En bref, cette nouvelle récession suivant plusieurs années de performance sous la moyenne, est essentiellement auto-infligée. Le gouvernement ne peut pas fuir la responsabilité de ses décisions et de ses actions.

Finalement, le dernier élément de la réponse politique des conservateurs à la récession est sans doute le plus contestable. Ils cherchent maintenant à répandre la peur que si des changements sont apportés à leur politique d’austérité des dépenses et de réductions d’impôt malavisées, l’économie du Canada se retrouvera en plein chaos. Harper, Oliver et d’autres ministres conservateurs tentent maintenant de faire du capital politique sur une récession qu’ils ont eux-mêmes contribué à provoquer. Plutôt que de reconnaître leur responsabilité à l’égard de ce gâchis et de s’engager à faire mieux, ils s’en prennent aux critiques en menaçant qu’un désastre va avoir lieu si nous changeons de cap.
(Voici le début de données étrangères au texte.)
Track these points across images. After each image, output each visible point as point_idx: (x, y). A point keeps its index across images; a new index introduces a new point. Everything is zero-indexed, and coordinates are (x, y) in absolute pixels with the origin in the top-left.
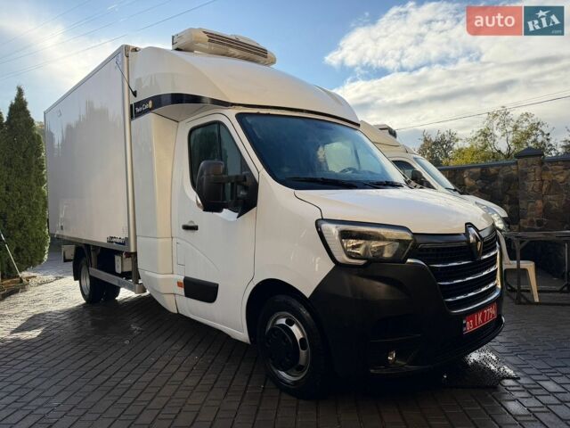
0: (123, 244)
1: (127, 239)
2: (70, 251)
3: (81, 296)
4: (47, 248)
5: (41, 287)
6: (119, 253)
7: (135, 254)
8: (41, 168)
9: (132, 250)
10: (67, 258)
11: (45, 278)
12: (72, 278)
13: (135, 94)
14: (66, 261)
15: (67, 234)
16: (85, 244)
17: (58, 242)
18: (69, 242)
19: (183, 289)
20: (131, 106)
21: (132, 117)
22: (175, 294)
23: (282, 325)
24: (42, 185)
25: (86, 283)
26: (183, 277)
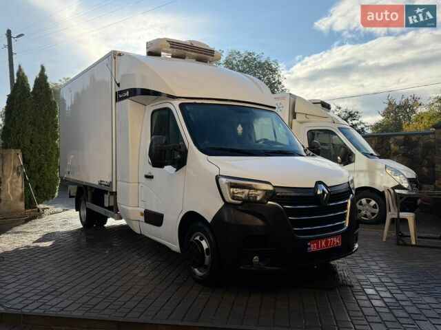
0: (109, 186)
1: (111, 183)
2: (73, 190)
3: (80, 222)
4: (58, 187)
5: (52, 216)
6: (106, 192)
7: (116, 192)
8: (56, 126)
9: (114, 190)
10: (71, 194)
11: (55, 210)
12: (74, 210)
13: (118, 85)
14: (71, 197)
15: (72, 177)
16: (85, 186)
17: (66, 183)
18: (74, 183)
19: (143, 217)
20: (116, 92)
21: (116, 101)
22: (139, 221)
23: (197, 241)
24: (56, 140)
25: (84, 213)
26: (144, 210)
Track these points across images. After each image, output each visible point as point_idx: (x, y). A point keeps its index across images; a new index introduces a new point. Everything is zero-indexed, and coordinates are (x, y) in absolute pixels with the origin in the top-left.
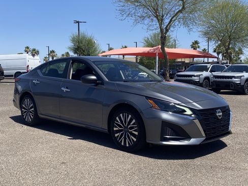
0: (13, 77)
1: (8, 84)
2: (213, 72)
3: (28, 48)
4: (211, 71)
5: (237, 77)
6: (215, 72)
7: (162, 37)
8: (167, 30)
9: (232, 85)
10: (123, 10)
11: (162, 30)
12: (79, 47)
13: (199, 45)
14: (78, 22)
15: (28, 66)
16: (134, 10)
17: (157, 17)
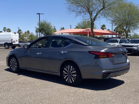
0: (3, 46)
1: (1, 50)
2: (121, 43)
3: (5, 28)
4: (120, 43)
5: (136, 46)
6: (122, 43)
7: (91, 23)
8: (94, 20)
9: (133, 50)
10: (70, 8)
11: (91, 19)
12: (42, 28)
13: (105, 27)
14: (39, 14)
15: (12, 39)
16: (76, 8)
17: (89, 12)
Lorsqu’ils prétendent que les prochains chèques d’allocations familiales – une tentative manipulation de 2 milliards de dollars pour acheter des votes aux prochaines élections – vont renverser en quelque sorte la tendance économique, c’est particulièrement insultant pour notre intelligence nationale. Ce cadeau préélectoral est insignifiant sur le plan macroéconomique. Les consommateurs vont sans doute épargner l’argent de toute façon : ils sont en mesure de constater qu’il s’agit d’un paiement politique unique, rien qui ne va véritablement influencer leur budget. Et puisque l’objectif ultime de l’ingénierie sociale des conservateurs (y compris les allocations familiales, le fractionnement du revenu et d’autres mesures) est manifestement d’encourager un parent de rester à la maison, cela va en fait ultimement porter atteinte à la participation des femmes à la main-d’œuvre, à l’emploi et au revenu. C'est exactement l’opposé de ce dont l’économie a besoin en réalité : du soutien pour un véritable emploi, plus de participations et des salaires réels.
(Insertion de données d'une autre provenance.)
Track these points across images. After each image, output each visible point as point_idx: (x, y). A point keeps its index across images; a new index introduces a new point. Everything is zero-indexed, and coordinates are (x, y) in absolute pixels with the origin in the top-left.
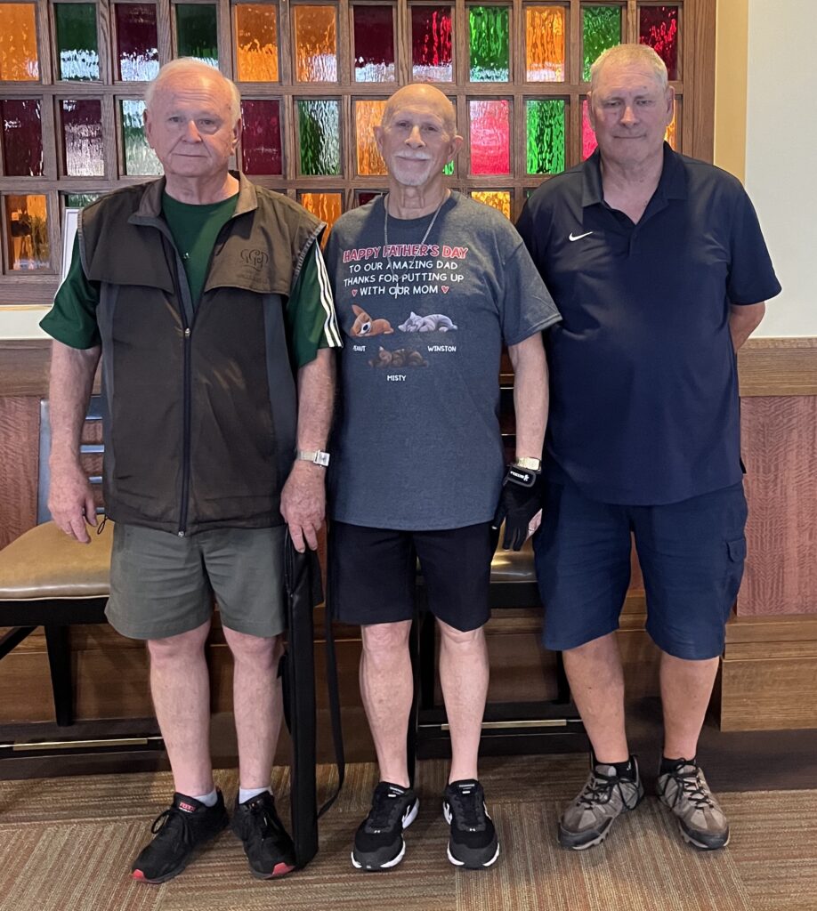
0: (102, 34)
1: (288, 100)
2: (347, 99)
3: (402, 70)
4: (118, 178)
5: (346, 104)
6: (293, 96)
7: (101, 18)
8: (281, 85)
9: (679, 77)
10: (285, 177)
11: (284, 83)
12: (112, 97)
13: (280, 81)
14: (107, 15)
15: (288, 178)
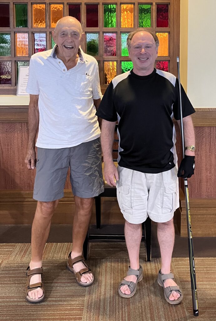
9: (169, 26)
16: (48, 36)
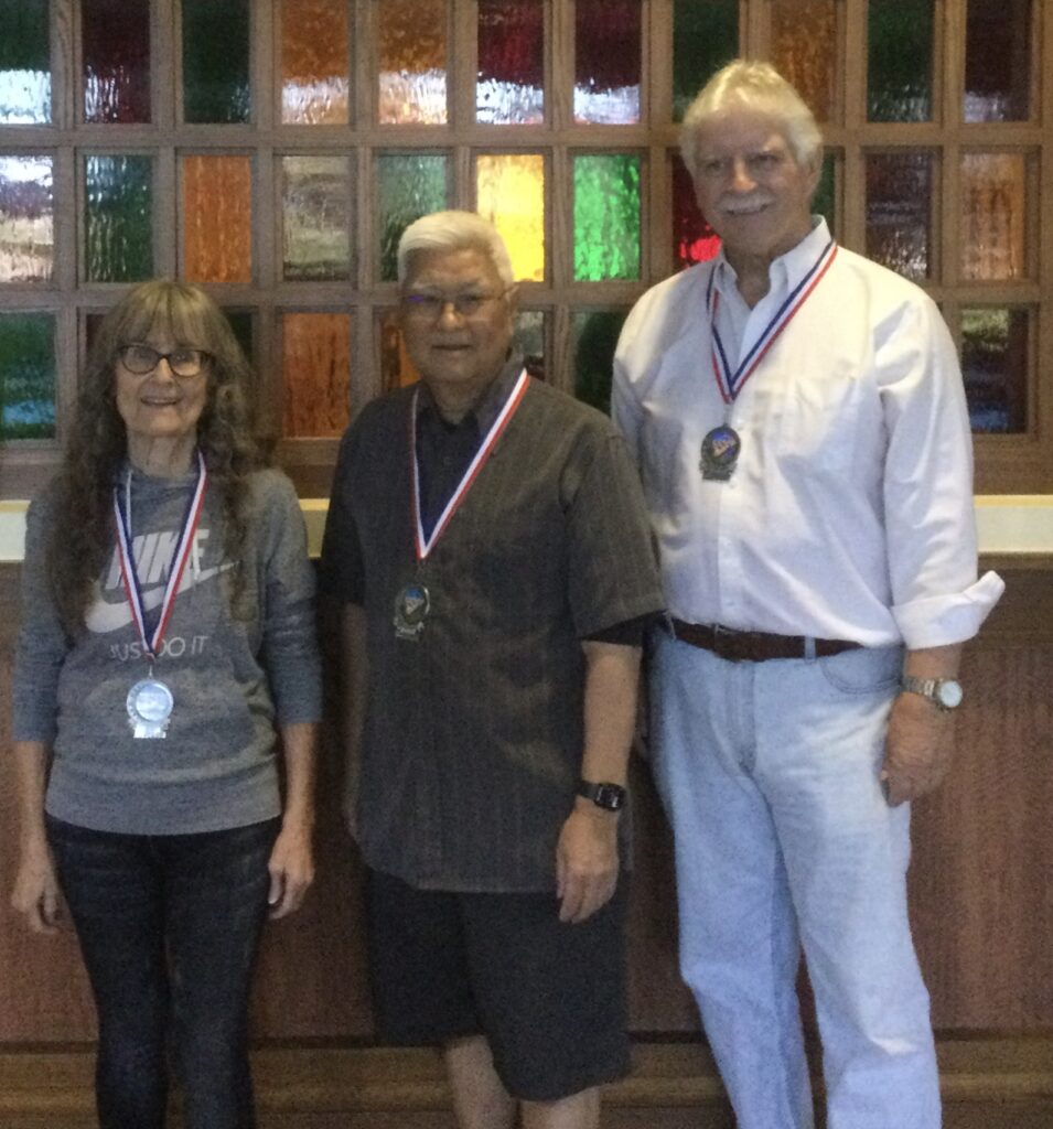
0: (59, 44)
1: (364, 153)
2: (464, 153)
3: (559, 104)
4: (77, 287)
5: (461, 161)
6: (373, 149)
7: (59, 20)
8: (354, 130)
9: (1034, 115)
10: (355, 287)
11: (360, 125)
12: (72, 149)
13: (353, 124)
14: (68, 14)
15: (361, 287)
16: (361, 172)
Pendant des années, les conservateurs se sont présentés comme de « bons gestionnaires économiques » pour paver leur voie vers le pouvoir. Cette réputation est désormais en lambeaux, et avec raison. Ils ont gaspillé tellement d’occasions et mené le Canada dans une récession auto-infligée qui aurait pu être évitée. Ce pays a besoin d’un profond changement de direction.